▸ **What you need to do**
1. Reproduce verbatim the lines of the listing, starting with the line that contains "GRADUATORIA ERASMUS+ per mobilità a fini" and going on through the line that contains "D.M. 509/1999 e", including both of those lines.
2. Write what comes next in the comments on buying CDs versus downloading music, picking up after their final line.

▸ **Reading text**
Also would rather pay the copyright owner to make the first backup copy for me ...;-)
GOODBYE CD!
I haven't bought a CD at all last year (true statement), everything I purchase is now digital MP3 - just got fed up with all the space being consumed in my pad and so had to make a hard decision (but as it turned out the right one) to stop the fetish and just get back to enjoying music, whatever form it was in - and not getting pedantic about owning the limited CD/DVD/book/teatowel/lock of hair editions that come out with every new release now - god it was hard at first though!
Aah well, it now means i'm currently re-distributing my vast hoard of CDs on ebay now, so that i can afford to keep downloading ha! - keeping the old vinyl though, too many good memories to let them go, and they smell good!
Just remember...
...to have an effective, regular backup routine for your hard disk/server.
Ideally one 'real time' backup (i.e. Apple Time Machine) and one periodic off site backup
Do it now... Your hard disk WILL fail...
I only buy CDs if I can't get what I'm looking for on itunes
which still leave me plenty of scope.
Why, only recently did I buy four volumes of Pop A Paris, and I had to do that from Amazon France. You won't find that in HMV. So I'm buying, but online. In Camden where I work all record shops have now gone, more or less, so it's online all the way really.
Nope - sorry
I'm someone who likes having the actual physical CD to look at, hold, file away on my shelves and so on. When I buy CDs I keep them in a small stack next to the stereo until I've listened to them at least once, after which point I put them on the shelves. When I download music I see the progress bar chug along, and then tend to forget all about it. Writing this now reminds me that about a month or so ago I downloaded an Elbow live EP from iTunes and I've not listened to it and forgotten all about it.
Some people talk about insurance for CDs and vinyl that you own. True, but what about insurance for data files stored on your PC or Mac? All it takes is for a few bad sectors on the drive and the whole lot could disappear.
Give me my music on CD, please.

▸ **The input**
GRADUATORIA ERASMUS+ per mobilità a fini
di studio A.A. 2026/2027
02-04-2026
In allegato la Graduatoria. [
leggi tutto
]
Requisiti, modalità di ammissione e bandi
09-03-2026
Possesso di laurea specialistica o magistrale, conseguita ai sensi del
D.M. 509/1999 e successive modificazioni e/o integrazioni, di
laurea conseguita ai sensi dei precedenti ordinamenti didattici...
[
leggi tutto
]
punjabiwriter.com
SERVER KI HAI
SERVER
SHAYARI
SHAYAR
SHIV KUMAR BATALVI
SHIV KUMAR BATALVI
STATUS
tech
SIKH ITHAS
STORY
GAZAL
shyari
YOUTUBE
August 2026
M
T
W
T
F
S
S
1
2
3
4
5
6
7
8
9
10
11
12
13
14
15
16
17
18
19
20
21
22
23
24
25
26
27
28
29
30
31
...
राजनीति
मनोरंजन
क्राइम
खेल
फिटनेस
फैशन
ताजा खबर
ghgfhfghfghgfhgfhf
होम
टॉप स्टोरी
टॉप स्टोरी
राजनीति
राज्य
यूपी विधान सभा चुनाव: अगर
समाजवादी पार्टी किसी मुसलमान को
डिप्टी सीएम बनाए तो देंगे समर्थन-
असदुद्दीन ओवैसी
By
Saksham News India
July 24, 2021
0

▸ **Your written answers**
1.
GRADUATORIA ERASMUS+ per mobilità a fini
di studio A.A. 2026/2027
02-04-2026
In allegato la Graduatoria. [
leggi tutto
]
Requisiti, modalità di ammissione e bandi
09-03-2026
Possesso di laurea specialistica o magistrale, conseguita ai sensi del
D.M. 509/1999 e successive modificazioni e/o integrazioni, di

2.
Insurance for digital music
Keep backups. It's as simple as that.
1. A real-time, on-line backup such as Time Machine
2. A periodic incremental backup of the entire music library
3. A periodic full backup kept offsite
In my case, 1 happens automatically, 2 happens automatically overnight, 3 is a manual process once a month or so.
Your hard disk WILL fail...
We're doomed
How do you KNOW my hard disk wi*&^"/*.........(shit)
Yes, I know that...
...which is why I mentioned it, as a lot of people *don't* know it.
It's also another reason why I like to have my "real" CDs rather than virtual ones.
If your real CDs get lost, stolen or flooded out...
...you can't restore them from the last backup.
When your hard disk fails, it's the work of minutes to restore a perfect 100% copy of ones entire music library
Insurance 2 - the sequel
Does downloading tracks and then burning them to old fashioned things called CDs count as insurance?
Not if you keep them in the same room
where the computer shorts and sets the house on fire.......
Thanks for all your uplifting prose, Stimpy.
You NEED an off site backup...
Trust me.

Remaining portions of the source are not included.